Input data section start

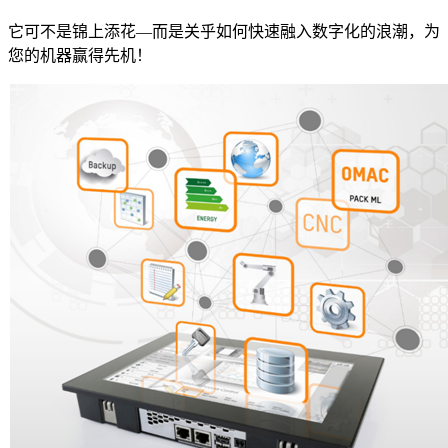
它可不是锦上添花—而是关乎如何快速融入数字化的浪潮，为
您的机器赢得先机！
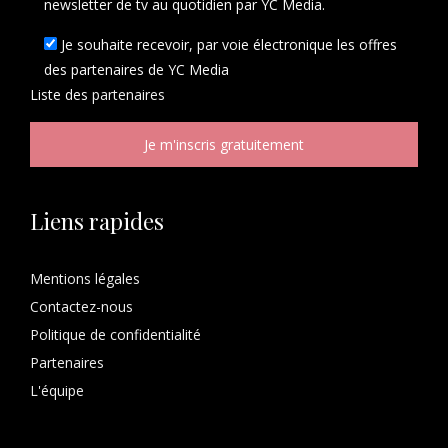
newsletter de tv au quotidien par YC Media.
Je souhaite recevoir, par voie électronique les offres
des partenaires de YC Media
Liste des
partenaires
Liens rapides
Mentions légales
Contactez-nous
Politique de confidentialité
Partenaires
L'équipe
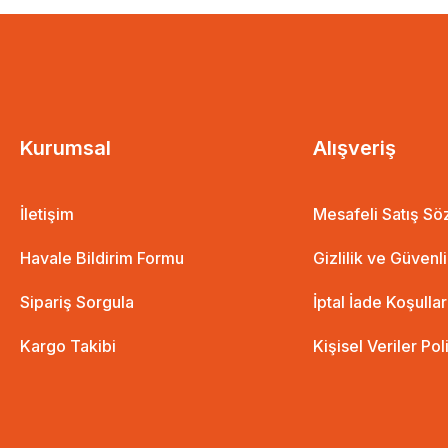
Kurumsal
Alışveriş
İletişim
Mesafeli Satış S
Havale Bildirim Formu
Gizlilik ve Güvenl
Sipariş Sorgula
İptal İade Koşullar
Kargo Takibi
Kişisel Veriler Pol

Input data section end

▶ **Exercise prompt**: Keep only the lines from the one containing "Gizlilik ve Güvenl" through the final line of the records, and transcribe them exactly.

▶ **Task solution**:
Gizlilik ve Güvenl
Sipariş Sorgula
İptal İade Koşullar
Kargo Takibi
Kişisel Veriler Pol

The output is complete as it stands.